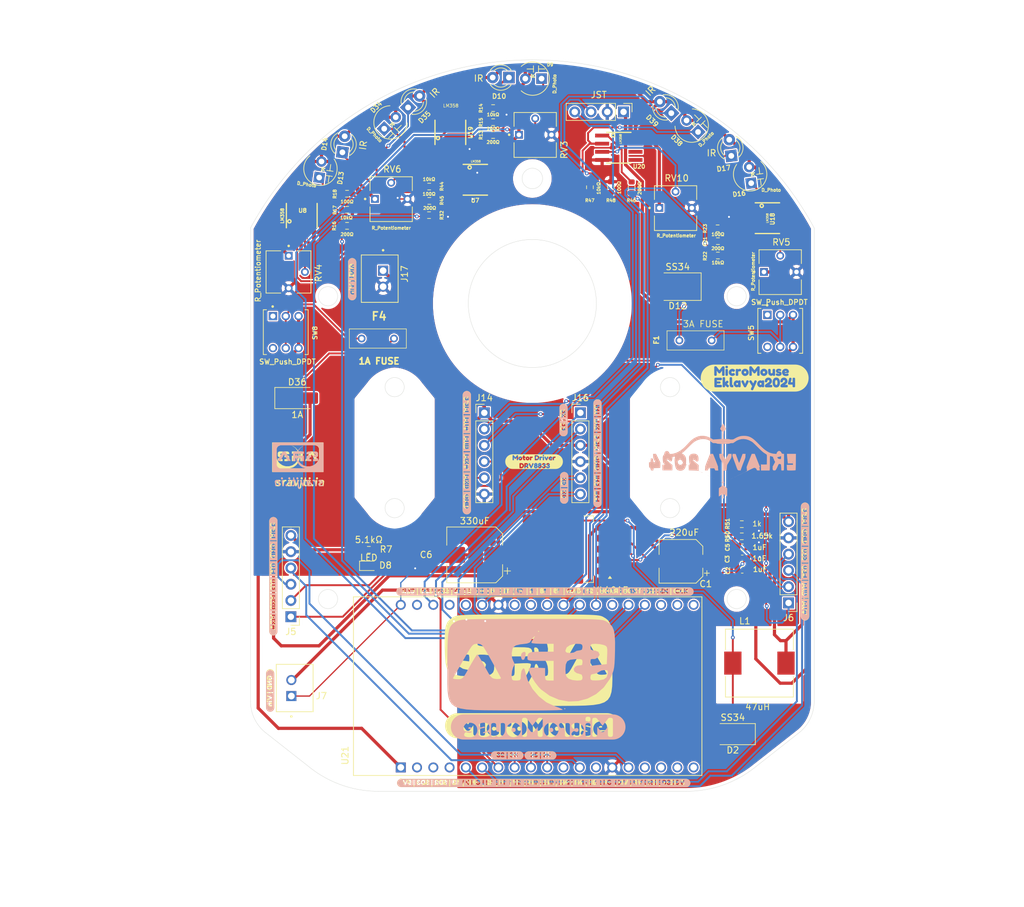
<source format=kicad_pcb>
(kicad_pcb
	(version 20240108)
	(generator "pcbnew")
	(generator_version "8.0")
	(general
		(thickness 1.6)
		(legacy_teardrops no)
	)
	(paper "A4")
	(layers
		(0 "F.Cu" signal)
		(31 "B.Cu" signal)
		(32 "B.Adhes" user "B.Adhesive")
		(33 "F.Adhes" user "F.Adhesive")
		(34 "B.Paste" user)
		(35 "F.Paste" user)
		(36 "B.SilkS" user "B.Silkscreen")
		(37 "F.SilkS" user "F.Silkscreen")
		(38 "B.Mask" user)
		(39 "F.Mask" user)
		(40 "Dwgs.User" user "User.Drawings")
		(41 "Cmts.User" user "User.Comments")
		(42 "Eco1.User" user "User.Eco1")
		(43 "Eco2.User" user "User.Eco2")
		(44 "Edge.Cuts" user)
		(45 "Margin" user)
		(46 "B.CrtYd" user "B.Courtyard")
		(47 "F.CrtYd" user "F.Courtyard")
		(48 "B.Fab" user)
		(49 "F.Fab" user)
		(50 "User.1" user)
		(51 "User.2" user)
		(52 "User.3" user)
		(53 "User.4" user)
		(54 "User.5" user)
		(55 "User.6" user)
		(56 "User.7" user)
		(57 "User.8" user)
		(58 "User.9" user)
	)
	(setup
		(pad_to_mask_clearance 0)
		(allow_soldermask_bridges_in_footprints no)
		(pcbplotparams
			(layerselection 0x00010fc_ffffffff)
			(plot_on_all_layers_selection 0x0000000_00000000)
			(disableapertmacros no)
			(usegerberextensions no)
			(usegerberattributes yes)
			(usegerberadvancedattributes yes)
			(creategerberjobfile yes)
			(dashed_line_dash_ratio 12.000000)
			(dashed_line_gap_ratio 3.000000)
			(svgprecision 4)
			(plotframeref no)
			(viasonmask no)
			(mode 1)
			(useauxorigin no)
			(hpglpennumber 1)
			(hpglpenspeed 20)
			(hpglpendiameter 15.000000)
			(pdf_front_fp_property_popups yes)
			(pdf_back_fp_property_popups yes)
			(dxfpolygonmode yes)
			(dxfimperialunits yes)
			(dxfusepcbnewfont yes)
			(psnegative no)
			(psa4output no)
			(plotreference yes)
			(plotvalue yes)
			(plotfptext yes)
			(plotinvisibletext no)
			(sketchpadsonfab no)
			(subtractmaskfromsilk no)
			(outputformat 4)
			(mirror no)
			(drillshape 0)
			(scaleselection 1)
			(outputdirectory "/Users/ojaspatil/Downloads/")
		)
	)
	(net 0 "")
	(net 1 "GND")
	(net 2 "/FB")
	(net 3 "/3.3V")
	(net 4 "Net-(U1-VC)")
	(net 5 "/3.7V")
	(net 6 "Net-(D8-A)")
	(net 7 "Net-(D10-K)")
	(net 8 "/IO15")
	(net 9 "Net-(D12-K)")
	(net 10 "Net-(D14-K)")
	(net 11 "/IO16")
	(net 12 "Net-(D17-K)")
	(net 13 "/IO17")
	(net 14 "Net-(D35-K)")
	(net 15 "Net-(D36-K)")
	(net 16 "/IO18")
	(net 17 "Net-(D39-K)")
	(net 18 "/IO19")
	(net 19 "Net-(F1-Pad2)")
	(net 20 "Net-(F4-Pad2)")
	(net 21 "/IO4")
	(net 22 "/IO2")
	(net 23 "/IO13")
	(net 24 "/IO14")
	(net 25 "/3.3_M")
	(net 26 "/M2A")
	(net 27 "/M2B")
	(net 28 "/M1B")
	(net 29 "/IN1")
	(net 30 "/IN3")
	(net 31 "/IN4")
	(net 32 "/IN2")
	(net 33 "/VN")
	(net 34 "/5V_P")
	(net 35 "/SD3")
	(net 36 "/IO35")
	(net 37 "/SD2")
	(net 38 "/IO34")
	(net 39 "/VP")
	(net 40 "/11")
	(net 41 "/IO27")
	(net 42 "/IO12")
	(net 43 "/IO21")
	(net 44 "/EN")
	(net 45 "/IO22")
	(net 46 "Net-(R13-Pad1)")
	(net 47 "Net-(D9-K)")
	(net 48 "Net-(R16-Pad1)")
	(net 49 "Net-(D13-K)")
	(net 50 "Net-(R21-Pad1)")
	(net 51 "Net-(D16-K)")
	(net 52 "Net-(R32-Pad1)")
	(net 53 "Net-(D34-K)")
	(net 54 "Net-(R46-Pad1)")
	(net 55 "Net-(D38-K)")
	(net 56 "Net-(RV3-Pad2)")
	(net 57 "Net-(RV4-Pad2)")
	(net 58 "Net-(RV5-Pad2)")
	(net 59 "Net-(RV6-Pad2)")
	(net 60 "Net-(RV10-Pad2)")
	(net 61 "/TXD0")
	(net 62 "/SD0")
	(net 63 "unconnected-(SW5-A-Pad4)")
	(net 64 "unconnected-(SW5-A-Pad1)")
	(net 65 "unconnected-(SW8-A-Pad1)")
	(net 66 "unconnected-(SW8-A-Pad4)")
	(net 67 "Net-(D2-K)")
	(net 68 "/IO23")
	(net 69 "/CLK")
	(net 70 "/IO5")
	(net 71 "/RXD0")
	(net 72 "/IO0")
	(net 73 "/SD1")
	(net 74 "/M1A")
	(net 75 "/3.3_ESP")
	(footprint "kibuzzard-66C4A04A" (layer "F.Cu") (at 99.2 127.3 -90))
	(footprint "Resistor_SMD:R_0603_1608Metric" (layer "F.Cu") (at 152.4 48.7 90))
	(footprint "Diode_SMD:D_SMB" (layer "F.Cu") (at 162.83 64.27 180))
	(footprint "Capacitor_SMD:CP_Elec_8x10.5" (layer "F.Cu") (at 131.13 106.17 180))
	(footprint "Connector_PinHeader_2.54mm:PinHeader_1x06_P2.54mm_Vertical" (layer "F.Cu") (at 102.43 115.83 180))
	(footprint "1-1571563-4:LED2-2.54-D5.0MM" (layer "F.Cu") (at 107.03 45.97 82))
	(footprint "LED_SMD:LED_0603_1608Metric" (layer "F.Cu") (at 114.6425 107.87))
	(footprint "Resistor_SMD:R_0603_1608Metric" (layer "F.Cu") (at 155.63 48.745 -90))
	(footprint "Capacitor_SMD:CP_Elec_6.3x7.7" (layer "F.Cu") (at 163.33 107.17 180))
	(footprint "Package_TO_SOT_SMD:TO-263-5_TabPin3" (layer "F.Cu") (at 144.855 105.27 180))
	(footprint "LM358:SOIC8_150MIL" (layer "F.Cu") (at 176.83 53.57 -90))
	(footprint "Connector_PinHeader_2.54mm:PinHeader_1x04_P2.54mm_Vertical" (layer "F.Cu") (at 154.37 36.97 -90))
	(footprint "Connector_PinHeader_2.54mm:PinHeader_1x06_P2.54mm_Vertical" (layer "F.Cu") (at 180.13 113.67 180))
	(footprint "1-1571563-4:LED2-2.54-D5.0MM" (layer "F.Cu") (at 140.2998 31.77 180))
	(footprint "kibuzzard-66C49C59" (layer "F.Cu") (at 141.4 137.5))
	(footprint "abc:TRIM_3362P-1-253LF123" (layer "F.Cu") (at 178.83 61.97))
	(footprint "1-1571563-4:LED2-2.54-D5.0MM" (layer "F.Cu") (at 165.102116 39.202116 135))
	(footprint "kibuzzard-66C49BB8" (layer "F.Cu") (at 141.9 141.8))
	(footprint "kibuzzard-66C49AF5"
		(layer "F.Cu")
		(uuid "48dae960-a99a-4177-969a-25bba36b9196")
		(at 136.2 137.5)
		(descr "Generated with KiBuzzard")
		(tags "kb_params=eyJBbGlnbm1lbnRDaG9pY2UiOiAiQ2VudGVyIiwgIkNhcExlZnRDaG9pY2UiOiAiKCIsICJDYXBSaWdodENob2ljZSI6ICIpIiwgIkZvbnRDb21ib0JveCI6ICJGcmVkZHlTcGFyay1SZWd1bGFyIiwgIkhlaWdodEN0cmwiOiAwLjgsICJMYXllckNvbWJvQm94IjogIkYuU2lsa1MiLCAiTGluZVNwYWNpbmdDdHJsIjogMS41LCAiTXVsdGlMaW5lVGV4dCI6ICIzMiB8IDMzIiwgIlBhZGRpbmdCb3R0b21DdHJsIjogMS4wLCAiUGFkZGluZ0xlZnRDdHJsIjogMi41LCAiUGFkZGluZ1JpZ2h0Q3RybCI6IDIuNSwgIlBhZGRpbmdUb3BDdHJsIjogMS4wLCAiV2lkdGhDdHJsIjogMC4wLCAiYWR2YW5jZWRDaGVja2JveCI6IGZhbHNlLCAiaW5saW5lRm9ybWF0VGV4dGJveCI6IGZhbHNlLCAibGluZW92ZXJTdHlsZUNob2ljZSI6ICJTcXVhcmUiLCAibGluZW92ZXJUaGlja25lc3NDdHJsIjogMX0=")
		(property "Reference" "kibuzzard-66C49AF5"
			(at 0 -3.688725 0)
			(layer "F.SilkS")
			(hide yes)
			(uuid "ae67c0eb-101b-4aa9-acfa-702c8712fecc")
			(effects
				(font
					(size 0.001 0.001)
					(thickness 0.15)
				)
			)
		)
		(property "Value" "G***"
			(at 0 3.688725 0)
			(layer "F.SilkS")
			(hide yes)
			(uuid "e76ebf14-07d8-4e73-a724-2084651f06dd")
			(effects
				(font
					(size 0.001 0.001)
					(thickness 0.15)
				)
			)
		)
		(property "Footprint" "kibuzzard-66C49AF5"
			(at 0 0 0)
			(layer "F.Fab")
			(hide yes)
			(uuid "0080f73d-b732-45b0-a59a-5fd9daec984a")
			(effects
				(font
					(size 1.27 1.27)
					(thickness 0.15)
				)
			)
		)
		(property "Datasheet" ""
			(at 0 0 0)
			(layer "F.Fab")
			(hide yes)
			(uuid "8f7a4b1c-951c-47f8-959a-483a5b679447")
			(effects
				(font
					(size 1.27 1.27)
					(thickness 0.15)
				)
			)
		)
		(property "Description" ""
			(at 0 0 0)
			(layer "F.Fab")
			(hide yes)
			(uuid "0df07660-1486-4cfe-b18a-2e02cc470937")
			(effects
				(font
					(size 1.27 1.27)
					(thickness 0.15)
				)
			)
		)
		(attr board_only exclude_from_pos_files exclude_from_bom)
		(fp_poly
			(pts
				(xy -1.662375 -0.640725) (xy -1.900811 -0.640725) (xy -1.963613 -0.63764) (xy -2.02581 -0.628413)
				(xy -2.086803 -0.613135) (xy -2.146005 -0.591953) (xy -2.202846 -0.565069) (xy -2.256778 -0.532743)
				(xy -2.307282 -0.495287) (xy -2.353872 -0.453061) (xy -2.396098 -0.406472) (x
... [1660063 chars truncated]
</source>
...
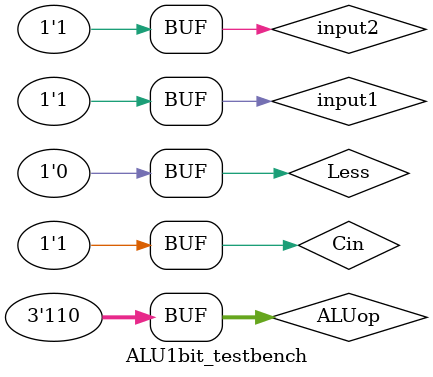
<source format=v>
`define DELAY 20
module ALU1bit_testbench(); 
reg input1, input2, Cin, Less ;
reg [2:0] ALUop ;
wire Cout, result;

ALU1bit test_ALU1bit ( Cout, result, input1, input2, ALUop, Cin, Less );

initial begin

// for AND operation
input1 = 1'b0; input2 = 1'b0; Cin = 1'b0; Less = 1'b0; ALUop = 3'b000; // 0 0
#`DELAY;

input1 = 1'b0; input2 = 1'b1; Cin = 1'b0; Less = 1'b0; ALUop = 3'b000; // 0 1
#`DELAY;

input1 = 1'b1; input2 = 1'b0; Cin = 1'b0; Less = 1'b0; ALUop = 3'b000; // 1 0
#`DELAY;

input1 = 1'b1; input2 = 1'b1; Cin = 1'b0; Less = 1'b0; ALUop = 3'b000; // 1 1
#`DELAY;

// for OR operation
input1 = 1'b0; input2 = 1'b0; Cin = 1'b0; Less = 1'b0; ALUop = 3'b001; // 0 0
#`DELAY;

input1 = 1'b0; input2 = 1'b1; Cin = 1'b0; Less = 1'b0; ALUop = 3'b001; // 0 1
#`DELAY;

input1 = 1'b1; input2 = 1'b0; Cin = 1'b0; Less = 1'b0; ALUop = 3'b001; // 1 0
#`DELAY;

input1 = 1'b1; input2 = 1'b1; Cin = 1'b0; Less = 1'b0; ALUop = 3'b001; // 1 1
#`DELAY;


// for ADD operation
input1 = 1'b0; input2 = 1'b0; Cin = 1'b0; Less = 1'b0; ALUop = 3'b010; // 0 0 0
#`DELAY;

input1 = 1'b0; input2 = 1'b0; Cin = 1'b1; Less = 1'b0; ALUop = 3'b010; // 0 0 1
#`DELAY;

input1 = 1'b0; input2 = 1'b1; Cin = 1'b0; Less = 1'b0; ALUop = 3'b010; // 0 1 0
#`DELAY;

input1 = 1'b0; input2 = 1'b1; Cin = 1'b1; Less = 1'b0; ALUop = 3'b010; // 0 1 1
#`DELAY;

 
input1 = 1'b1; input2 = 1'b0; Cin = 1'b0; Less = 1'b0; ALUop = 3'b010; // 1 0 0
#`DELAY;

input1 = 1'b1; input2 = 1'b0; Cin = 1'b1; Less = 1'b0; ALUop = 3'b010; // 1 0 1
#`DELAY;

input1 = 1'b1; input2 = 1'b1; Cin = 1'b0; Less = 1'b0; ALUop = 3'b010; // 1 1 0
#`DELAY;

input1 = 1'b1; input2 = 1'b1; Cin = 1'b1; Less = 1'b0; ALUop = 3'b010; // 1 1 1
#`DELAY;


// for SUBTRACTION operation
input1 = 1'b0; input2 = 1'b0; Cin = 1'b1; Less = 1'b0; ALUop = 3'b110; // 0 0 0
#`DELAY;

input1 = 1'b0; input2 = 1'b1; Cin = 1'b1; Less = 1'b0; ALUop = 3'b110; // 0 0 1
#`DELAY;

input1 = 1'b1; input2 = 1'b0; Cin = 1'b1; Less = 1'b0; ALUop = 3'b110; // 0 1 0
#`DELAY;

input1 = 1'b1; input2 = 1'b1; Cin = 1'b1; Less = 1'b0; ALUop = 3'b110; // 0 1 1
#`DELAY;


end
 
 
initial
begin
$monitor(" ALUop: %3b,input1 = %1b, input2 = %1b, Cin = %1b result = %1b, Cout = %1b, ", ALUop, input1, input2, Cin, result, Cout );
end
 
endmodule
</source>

▶ Work task: The required answer is the exact run of lines above starting at the line with "<source format=kicad_pcb>" and ending at the line with "(plotreference yes)", with both ends present.

▶ Output of the task:
<source format=kicad_pcb>
(kicad_pcb
	(version 20240108)
	(generator "pcbnew")
	(generator_version "8.0")
	(general
		(thickness 1.6)
		(legacy_teardrops no)
	)
	(paper "A4")
	(layers
		(0 "F.Cu" signal)
		(31 "B.Cu" signal)
		(32 "B.Adhes" user "B.Adhesive")
		(33 "F.Adhes" user "F.Adhesive")
		(34 "B.Paste" user)
		(35 "F.Paste" user)
		(36 "B.SilkS" user "B.Silkscreen")
		(37 "F.SilkS" user "F.Silkscreen")
		(38 "B.Mask" user)
		(39 "F.Mask" user)
		(40 "Dwgs.User" user "User.Drawings")
		(41 "Cmts.User" user "User.Comments")
		(42 "Eco1.User" user "User.Eco1")
		(43 "Eco2.User" user "User.Eco2")
		(44 "Edge.Cuts" user)
		(45 "Margin" user)
		(46 "B.CrtYd" user "B.Courtyard")
		(47 "F.CrtYd" user "F.Courtyard")
		(48 "B.Fab" user)
		(49 "F.Fab" user)
		(50 "User.1" user)
		(51 "User.2" user)
		(52 "User.3" user)
		(53 "User.4" user)
		(54 "User.5" user)
		(55 "User.6" user)
		(56 "User.7" user)
		(57 "User.8" user)
		(58 "User.9" user)
	)
	(setup
		(pad_to_mask_clearance 0)
		(allow_soldermask_bridges_in_footprints no)
		(pcbplotparams
			(layerselection 0x00010fc_ffffffff)
			(plot_on_all_layers_selection 0x0000000_00000000)
			(disableapertmacros no)
			(usegerberextensions no)
			(usegerberattributes yes)
			(usegerberadvancedattributes yes)
			(creategerberjobfile yes)
			(dashed_line_dash_ratio 12.000000)
			(dashed_line_gap_ratio 3.000000)
			(svgprecision 4)
			(plotframeref no)
			(viasonmask no)
			(mode 1)
			(useauxorigin no)
			(hpglpennumber 1)
			(hpglpenspeed 20)
			(hpglpendiameter 15.000000)
			(pdf_front_fp_property_popups yes)
			(pdf_back_fp_property_popups yes)
			(dxfpolygonmode yes)
			(dxfimperialunits yes)
			(dxfusepcbnewfont yes)
			(psnegative no)
			(psa4output no)
			(plotreference yes)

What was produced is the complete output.